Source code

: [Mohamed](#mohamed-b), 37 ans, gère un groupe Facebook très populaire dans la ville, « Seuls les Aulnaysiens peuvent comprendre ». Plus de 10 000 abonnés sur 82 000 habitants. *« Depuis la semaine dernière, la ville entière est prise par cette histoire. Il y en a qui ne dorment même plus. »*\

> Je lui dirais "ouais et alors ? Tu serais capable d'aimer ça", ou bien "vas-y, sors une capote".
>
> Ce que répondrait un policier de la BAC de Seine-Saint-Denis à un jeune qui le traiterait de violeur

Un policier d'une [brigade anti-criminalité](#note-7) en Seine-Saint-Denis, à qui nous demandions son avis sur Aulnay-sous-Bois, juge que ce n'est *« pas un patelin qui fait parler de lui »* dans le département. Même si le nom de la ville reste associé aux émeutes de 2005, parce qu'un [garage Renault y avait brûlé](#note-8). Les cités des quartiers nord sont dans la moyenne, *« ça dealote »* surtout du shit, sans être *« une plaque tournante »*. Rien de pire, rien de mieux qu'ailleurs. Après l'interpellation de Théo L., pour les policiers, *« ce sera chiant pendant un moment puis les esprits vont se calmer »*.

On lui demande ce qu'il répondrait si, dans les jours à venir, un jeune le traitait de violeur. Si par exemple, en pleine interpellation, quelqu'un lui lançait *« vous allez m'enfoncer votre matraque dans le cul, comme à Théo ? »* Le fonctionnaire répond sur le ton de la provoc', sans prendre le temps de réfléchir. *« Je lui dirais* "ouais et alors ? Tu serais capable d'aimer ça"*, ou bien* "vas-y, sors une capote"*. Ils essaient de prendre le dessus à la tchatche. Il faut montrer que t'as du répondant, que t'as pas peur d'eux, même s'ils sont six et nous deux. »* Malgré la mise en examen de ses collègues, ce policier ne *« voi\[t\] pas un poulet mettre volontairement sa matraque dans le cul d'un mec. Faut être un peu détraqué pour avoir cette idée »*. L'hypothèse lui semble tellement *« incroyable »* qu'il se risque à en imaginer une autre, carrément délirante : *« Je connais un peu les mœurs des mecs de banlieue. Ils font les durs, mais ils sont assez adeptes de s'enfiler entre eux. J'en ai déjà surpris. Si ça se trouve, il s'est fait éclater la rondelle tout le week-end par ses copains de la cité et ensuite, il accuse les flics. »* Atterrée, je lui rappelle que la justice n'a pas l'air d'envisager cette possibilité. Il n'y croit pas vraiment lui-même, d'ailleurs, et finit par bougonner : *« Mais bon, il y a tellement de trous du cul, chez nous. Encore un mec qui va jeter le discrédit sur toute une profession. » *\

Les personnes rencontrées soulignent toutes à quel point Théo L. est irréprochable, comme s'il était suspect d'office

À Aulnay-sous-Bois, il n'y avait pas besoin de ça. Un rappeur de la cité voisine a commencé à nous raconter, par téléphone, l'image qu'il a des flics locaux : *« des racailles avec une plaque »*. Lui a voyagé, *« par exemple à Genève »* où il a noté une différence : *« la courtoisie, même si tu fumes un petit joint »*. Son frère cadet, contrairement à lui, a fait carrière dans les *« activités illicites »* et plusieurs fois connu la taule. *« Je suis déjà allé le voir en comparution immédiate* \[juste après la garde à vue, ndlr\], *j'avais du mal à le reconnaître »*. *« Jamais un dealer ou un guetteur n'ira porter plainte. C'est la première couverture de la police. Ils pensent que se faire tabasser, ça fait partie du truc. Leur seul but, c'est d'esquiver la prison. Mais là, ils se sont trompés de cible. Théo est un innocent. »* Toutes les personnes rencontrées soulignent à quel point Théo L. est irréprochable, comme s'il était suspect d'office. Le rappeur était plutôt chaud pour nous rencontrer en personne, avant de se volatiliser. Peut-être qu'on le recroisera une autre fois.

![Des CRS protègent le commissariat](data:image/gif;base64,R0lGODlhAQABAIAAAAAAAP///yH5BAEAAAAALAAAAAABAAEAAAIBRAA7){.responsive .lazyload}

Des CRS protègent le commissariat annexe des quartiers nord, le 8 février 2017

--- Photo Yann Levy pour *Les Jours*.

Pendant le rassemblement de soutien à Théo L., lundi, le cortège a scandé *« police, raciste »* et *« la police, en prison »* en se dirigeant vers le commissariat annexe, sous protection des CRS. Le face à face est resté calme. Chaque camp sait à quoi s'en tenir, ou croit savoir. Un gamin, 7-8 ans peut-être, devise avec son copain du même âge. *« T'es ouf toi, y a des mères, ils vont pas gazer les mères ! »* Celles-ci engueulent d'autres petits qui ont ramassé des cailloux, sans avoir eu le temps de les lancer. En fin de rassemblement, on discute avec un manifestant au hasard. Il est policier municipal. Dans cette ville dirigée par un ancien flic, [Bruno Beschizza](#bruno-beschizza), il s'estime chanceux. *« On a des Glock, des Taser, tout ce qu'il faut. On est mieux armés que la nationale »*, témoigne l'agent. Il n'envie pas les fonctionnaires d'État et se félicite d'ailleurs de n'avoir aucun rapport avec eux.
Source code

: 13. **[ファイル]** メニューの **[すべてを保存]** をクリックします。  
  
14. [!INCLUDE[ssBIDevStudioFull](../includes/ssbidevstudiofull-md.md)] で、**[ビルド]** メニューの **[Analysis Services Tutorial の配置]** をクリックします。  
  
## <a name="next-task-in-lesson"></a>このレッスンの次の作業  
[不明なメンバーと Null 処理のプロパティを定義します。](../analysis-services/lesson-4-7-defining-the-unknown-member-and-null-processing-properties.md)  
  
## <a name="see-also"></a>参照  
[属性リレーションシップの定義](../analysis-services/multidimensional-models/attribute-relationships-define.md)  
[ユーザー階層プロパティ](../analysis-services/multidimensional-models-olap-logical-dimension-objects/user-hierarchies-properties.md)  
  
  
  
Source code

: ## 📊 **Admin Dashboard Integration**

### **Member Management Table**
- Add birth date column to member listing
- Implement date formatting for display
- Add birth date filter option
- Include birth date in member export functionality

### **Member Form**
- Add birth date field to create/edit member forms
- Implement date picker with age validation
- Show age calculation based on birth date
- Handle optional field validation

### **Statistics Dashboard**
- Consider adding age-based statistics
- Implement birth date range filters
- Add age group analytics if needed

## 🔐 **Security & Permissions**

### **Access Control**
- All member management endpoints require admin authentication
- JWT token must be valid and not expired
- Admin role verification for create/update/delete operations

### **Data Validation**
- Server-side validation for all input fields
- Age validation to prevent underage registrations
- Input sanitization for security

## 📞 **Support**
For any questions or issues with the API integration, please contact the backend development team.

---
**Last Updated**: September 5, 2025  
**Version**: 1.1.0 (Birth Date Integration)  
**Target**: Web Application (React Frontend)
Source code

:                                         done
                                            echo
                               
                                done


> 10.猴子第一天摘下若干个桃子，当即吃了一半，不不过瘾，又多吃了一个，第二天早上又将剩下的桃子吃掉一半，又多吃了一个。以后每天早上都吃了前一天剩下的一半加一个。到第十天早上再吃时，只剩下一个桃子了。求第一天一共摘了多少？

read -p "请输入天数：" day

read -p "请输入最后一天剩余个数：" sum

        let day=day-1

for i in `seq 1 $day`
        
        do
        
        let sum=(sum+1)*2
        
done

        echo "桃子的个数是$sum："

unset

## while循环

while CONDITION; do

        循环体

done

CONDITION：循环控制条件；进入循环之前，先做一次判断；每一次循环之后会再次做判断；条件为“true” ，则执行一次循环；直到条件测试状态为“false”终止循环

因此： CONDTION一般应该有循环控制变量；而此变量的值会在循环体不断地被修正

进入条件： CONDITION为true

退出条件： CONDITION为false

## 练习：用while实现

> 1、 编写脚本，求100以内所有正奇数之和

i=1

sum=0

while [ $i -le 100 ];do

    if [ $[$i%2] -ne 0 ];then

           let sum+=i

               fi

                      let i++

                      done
◇ ◇ ◇ ◇
* **Task details**:
Could you return exactly the lines above from the line with "À Aulnay-sous-Bois, il" to the line with "--- Photo Yann Levy pour *Les Jours*.", both included, and nothing else?

* **Task solution**:
À Aulnay-sous-Bois, il n'y avait pas besoin de ça. Un rappeur de la cité voisine a commencé à nous raconter, par téléphone, l'image qu'il a des flics locaux : *« des racailles avec une plaque »*. Lui a voyagé, *« par exemple à Genève »* où il a noté une différence : *« la courtoisie, même si tu fumes un petit joint »*. Son frère cadet, contrairement à lui, a fait carrière dans les *« activités illicites »* et plusieurs fois connu la taule. *« Je suis déjà allé le voir en comparution immédiate* \[juste après la garde à vue, ndlr\], *j'avais du mal à le reconnaître »*. *« Jamais un dealer ou un guetteur n'ira porter plainte. C'est la première couverture de la police. Ils pensent que se faire tabasser, ça fait partie du truc. Leur seul but, c'est d'esquiver la prison. Mais là, ils se sont trompés de cible. Théo est un innocent. »* Toutes les personnes rencontrées soulignent à quel point Théo L. est irréprochable, comme s'il était suspect d'office. Le rappeur était plutôt chaud pour nous rencontrer en personne, avant de se volatiliser. Peut-être qu'on le recroisera une autre fois.

![Des CRS protègent le commissariat](data:image/gif;base64,R0lGODlhAQABAIAAAAAAAP///yH5BAEAAAAALAAAAAABAAEAAAIBRAA7){.responsive .lazyload}

Des CRS protègent le commissariat annexe des quartiers nord, le 8 février 2017

--- Photo Yann Levy pour *Les Jours*.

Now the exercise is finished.